**Task instructions:**
Make an exact copy of the listing underneath, skipping each picture.

**Stored data:**
= Beginning of Section =

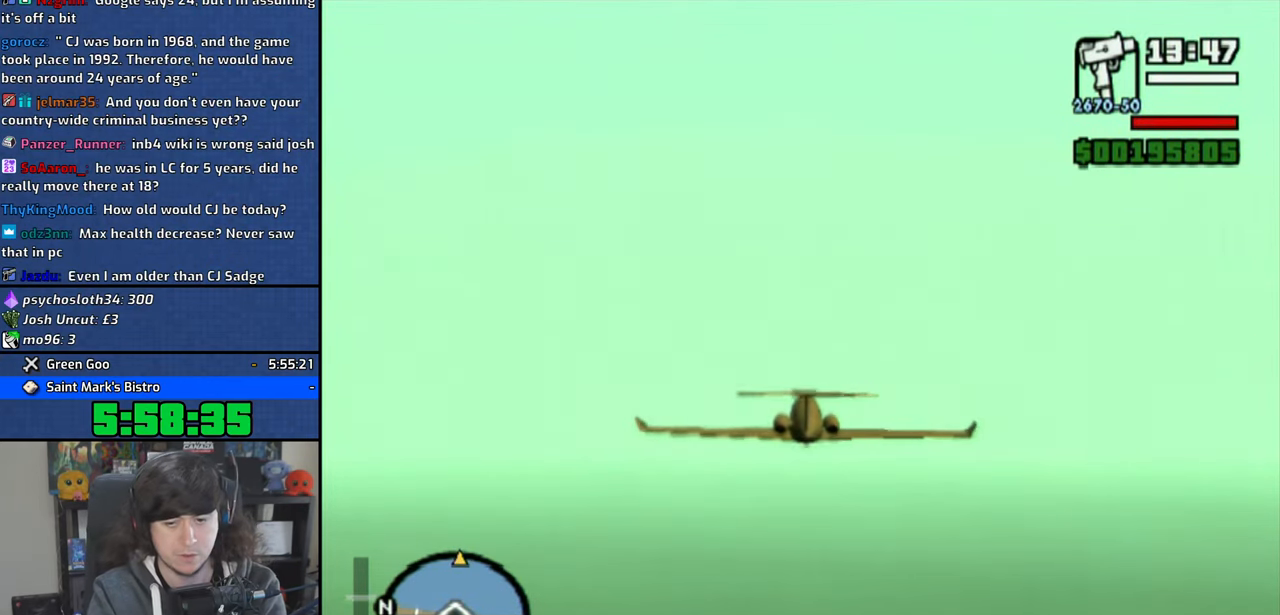
{"buttons": ["CROSS"], "left_stick": "center", "right_stick": "center", "events": []}
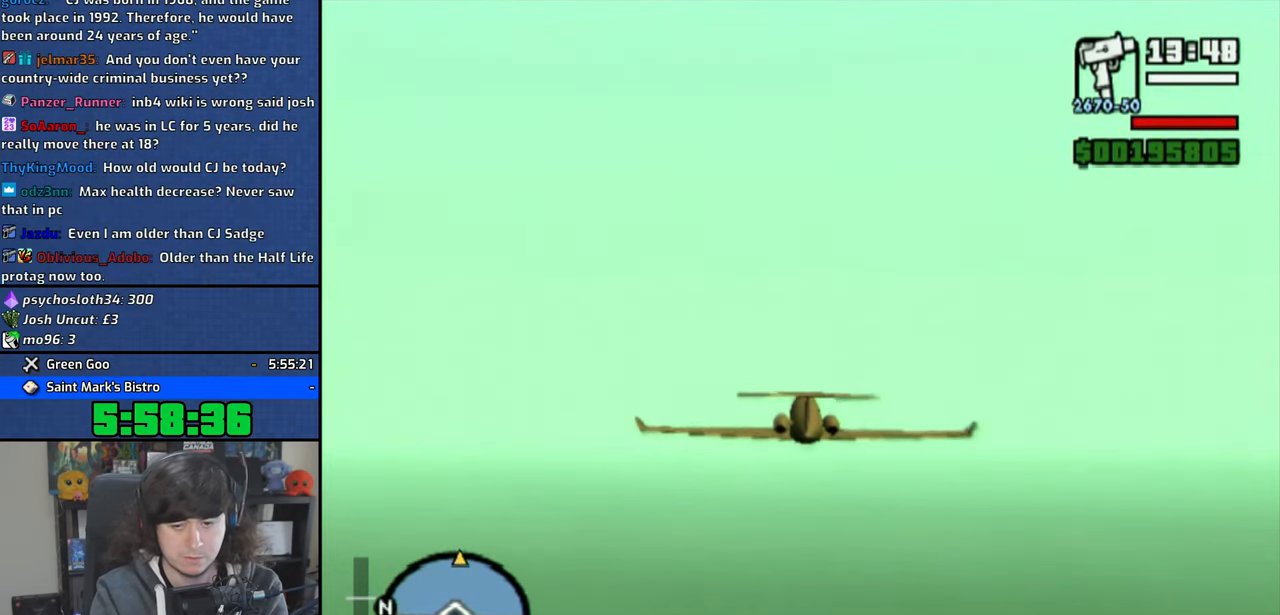
{"buttons": ["CROSS"], "left_stick": "up", "right_stick": "center", "events": [[450, "left_stick", "up"]]}
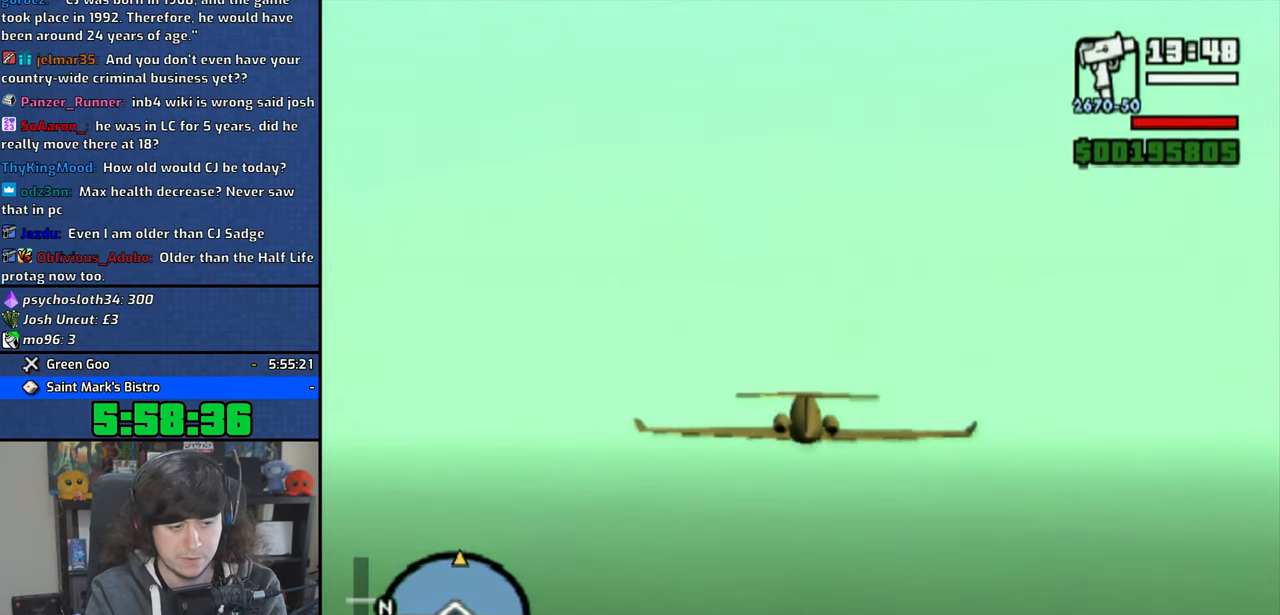
{"buttons": ["CROSS"], "left_stick": "center", "right_stick": "center", "events": [[50, "left_stick", "center"]]}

= End of Section =

**Written solution:**
{"buttons": ["CROSS"], "left_stick": "center", "right_stick": "center", "events": []}
{"buttons": ["CROSS"], "left_stick": "up", "right_stick": "center", "events": [[450, "left_stick", "up"]]}
{"buttons": ["CROSS"], "left_stick": "center", "right_stick": "center", "events": [[50, "left_stick", "center"]]}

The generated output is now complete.